Существовавшие пытки и публичные казни выступали не как процедуры восстановления справедливости, а как практика подтверждения принципа безграничной власти суверена. Не случайно наказания часто носили вид инсценированного, почти театрального действия. М. Фуко приводит пример того, как служанку, зарезавшую свою хозяйку, посадили в то же кресло, где сидела госпожа, и зарезали тем же самым ножом.

Театральность процедуры наказания проявлялась и в том, что объект наказания, человеческое тело, истерзанное пытками, заклейменное, зачастую выставлялось напоказ, чтобы его вид запечатлелся в памяти других людей как знак могущества суверена.

Но XVIII век обнаружил характерный юридический парадокс, связанный с процедурой наказания Он указал на то, что пыточное следствие, существование профессии палача и публичные казни дискредитируют идею справедливого наказания. Практика традиционного судопроизводства не исправляла преступников, не предупреждала преступлений и не снижала уровня преступности.

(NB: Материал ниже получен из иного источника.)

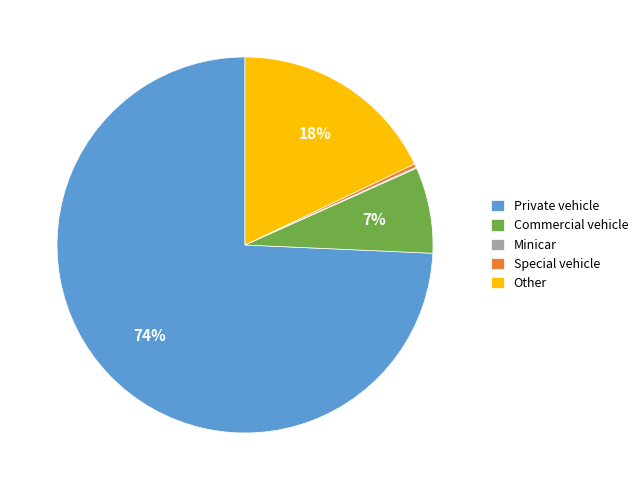

Which has a higher value, Special vehicle or Private vehicle?

Private vehicle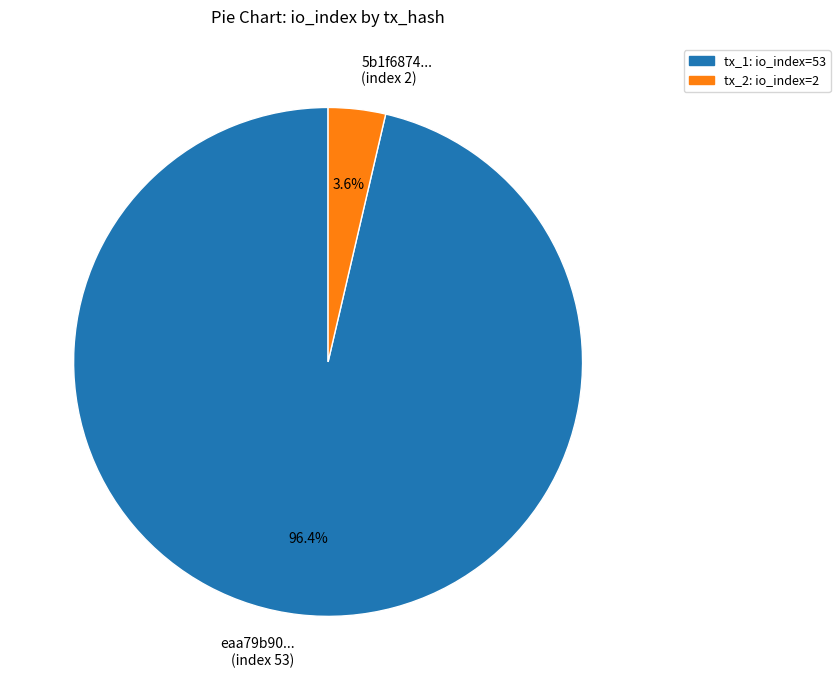

Is there a majority slice in this chart?

Yes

Новая система принципов социального контроля и правопорядка при осуществлении процедуры наказания отдает предпочтение уже не столько телу человека, сколько его душе. Правосудие начинает как бы стыдиться прикосновений к телу: роль пыток и побоев заметно уменьшается. Даже к смертной казни работники пенитенциарной системы начинают относиться не как к радикальной манипуляции с человеческим телом, а как к средству лишения преступника его главного права – права на жизнь. Зловещую фигуру палача заменяет команда специалистов разных профилей, включая врача и священника. Их задача состоит в том, чтобы сделать смерть осужденного наименее мучительной. С этой же целью создаются специальные технические приспособления. Их ряд открывается гильотиной. В нем находятся и электрический стул, и смертельная инъекция, и другие средства. Излишняя жестокость по отношению к телу преступника представляется теперь общественному сознанию недопустимой.

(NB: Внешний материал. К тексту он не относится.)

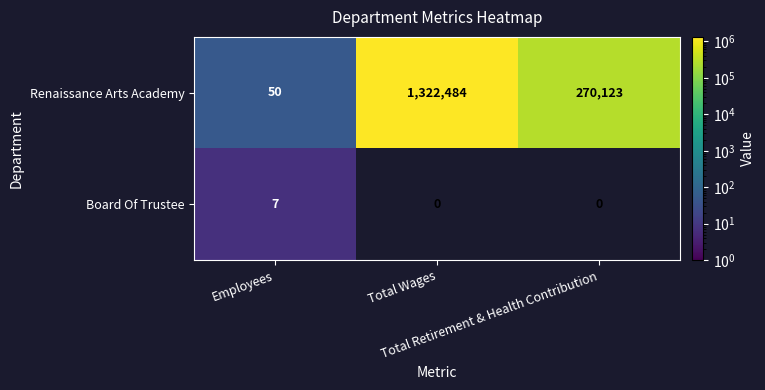

Rank the series by their average value, from highest to lowest.

Renaissance Arts Academy, Board Of Trustee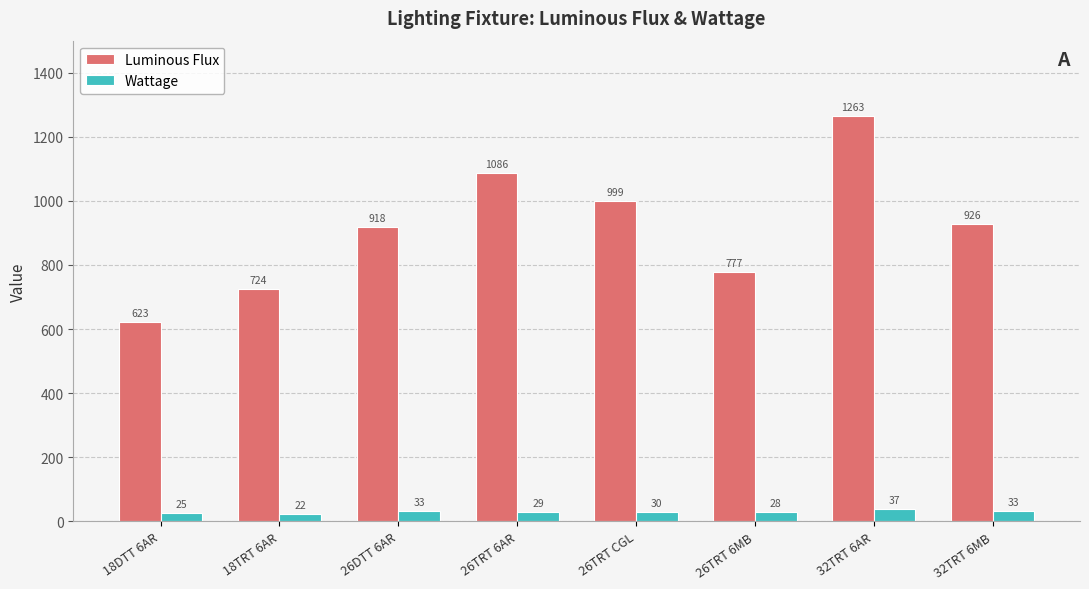

Which series changed the most between 26TRT CGL and 32TRT 6MB?

Luminous Flux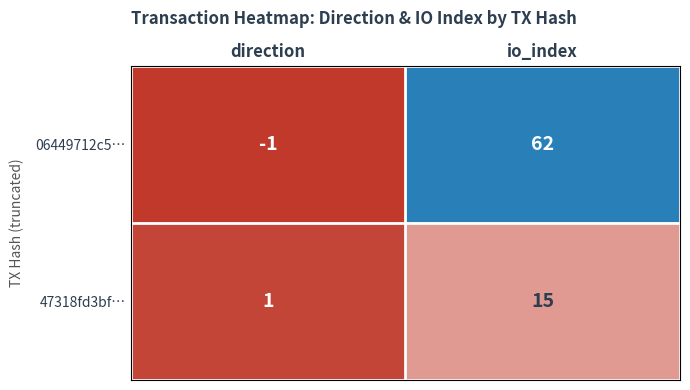

Rank the series at direction from lowest to highest value.

06449712c5…, 47318fd3bf…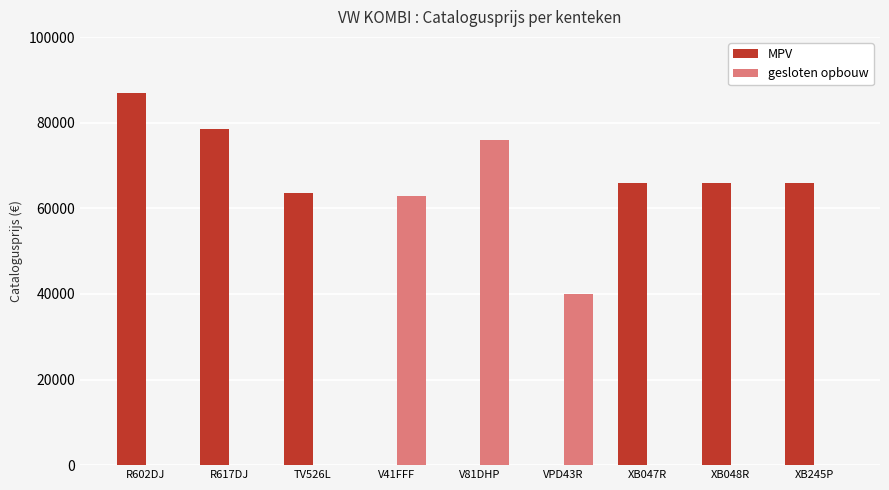

What is the maximum value for gesloten opbouw?

75885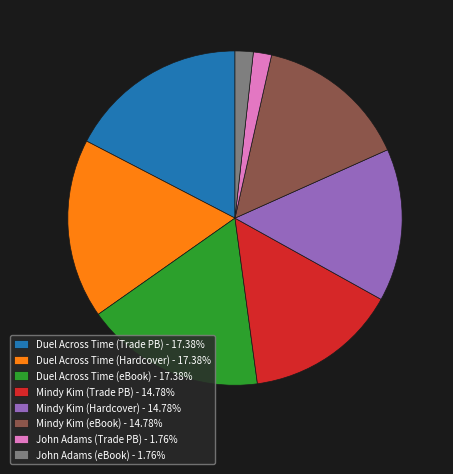

Is the sum of Duel Across Time (eBook) - 17.38% and Mindy Kim (Trade PB) - 14.78% greater than half?

No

Все это, по мнению М. Фуко, не означает, что общественное сознание и система правосудия становятся более гуманными. Стремясь более рационально судить и наказывать, они продолжают относиться к преступнику как к антагонисту, не заслуживающему снисхождения. Традиции европейских теорий общественного договора довлеют над ними. Согласно этим теориям, каждый гражданин, заключивший со всем обществом договор о соблюдении норм и законов права, не должен его нарушать. И преступник, отвергший все договоренности, становится врагом всего общества, не имеющим права рассчитывать на снисхождение. И здесь М. Фуко солидарен с Ж.-Ж. Руссо, видевшим в преступнике предателя интересов государства и считавшим, что государство во имя самозащиты обязано уничтожить нарушителя договора.

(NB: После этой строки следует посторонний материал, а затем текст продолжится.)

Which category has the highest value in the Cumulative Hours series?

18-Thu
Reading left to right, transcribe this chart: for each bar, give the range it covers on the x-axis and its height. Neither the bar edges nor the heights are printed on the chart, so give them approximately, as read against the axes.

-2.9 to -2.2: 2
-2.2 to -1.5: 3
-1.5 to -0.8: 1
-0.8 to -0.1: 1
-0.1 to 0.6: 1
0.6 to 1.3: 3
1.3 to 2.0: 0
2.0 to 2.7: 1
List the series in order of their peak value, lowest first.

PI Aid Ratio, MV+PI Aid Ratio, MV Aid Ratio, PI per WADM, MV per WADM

Создаваемая государством пенитенциарная система не должна иметь слабых, уязвимых мест, не должна оставлять лазеек для стремящихся ускользнуть от наказания. Ей следует быть максимально эффективной, чтобы наказание для преступника было неотвратимо. Работники этой системы должны уметь точно классифицировать правонарушения по шкале карательных мер и точно исполнять наказания-воздаяния. Наказание должно соответствовать характеру преступления, то есть быть не слишком жестоким и не слишком мягким, а рациональным.

Сквозь призму проблем наказания, тюрьмы, смертной казни М. Фуко рассматривает логику метаморфоз, совершающихся в европейском массовом правосознании на протяжении Нового и Новейшего времени. При этом он обнаруживает, что стереотипные оценки этих перемен как «роста гуманности», увеличения степени цивилизованности оказываются далеки от понимания истинной сути того, что происходило. На самом деле это была логика рационализации, неуклонного повышения степени подконтрольности, нормирован поста социальной жизни индивидов, историческим результатом которой стало в XX в массовое возникновение тоталитарных форм социальности, в которых право и закон, перейдя меру допустимого, превратились в собственные противоположности.